Myanmar Egress’s offices are located in a mid-range Rangoon business hotel. As the organization charges students as much as a US $100 to a short course, Myanmar Egress’s classes are for the most part limited to members of Burma’s elite and upper middle class. Myanmar Egress does, however, claim to offer some scholarships to those students in financial need.

According to the Myanmar Egress website, which is almost exclusively in English, the NGO was formed “by a group of Myanmar nationalists [sic] committed to state building through positive change in a progressive yet constructive collaboration and working relationship with the government and all interest groups, both local and foreign.” How one can bring about progressive change by working in collaboration with Burma’s regime while it insists on jailing more than 2,100 political prisoners and is busy selling off the nation’s most prized assets to cronies remains to be seen.

That Myanmar Egress favors economic engagement with the West as a way of solving Burma’s many problems is hardly surprising given that several of its board members stand to gain financially from the Burmese economy’s further integration in the global marketplace. The NGO’s President, Tin Maung Than, is Vice-President of the Myanmar Fisheries Federation and according to the New York Times an adviser to Burma’s new rice industry association, while Vice-President Hla Maung Shwe is Chairman of the Myanmar Shrimp Association. As both Burma’s commercial fishing and shrimp sectors are known for widespread labor rights abuses, environmental destruction and close links with the military, it is questionable how industry representatives could contribute in a positive way to assisting a Burmese civil society NGO. Nonetheless, according to the Wall Street Journal, in 2009 the British development agency gave Myanmar Egress funding to conduct aid management training.

Hla Maung Shwe is reported to have been a former political prisoner. Following his release from prison he shifted his focus to business. According to Mizzima’s sources, he plays a key role in Myanmar Egress despite having a relatively low profile.

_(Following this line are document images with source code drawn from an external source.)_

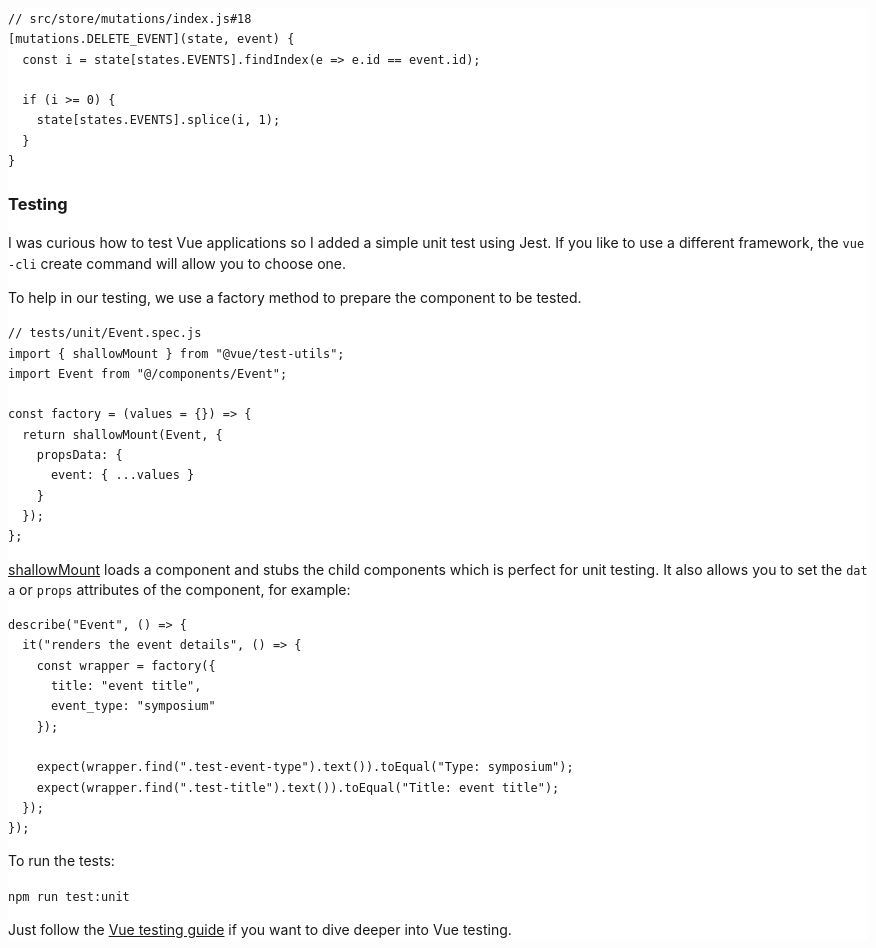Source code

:     // src/store/mutations/index.js#18
    [mutations.DELETE_EVENT](state, event) {
      const i = state[states.EVENTS].findIndex(e => e.id == event.id);

      if (i >= 0) {
        state[states.EVENTS].splice(i, 1);
      }
    }


### Testing

I was curious how to test Vue applications so I added a simple
unit test using Jest. If you like to use a different framework,
the `vue-cli` create command will allow you to choose one.

To help in our testing, we use a factory method to prepare the
component to be tested.

    // tests/unit/Event.spec.js
    import { shallowMount } from "@vue/test-utils";
    import Event from "@/components/Event";

    const factory = (values = {}) => {
      return shallowMount(Event, {
        propsData: {
          event: { ...values }
        }
      });
    };

[shallowMount](https://vue-test-utils.vuejs.org/api/#shallowmount) loads a component and stubs the child components
which is perfect for unit testing. It also allows you to set
the `data` or `props` attributes of the component, for example:

    describe("Event", () => {
      it("renders the event details", () => {
        const wrapper = factory({
          title: "event title",
          event_type: "symposium"
        });

        expect(wrapper.find(".test-event-type").text()).toEqual("Type: symposium");
        expect(wrapper.find(".test-title").text()).toEqual("Title: event title");
      });
    });

To run the tests:

    npm run test:unit


Just follow the [Vue testing guide](https://vuejs.org/v2/cookbook/unit-testing-vue-components.html) if you want to dive deeper into
Vue testing.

With a media mogul, two fishing executives, a senior travel company representative and an assortment of other major businesspeople on its board, Myanmar Egress looks more like a chamber of commerce than a civil society organization. It is therefore no surprise that in a November 2008 press release, ActionAid, an international partner of Myanmar Egress, described the organization as a “voluntary wing” of the Myanmar Chamber of Commerce. Meanwhile, much of Burma’s real civil society remains behind bars, in exile or underground.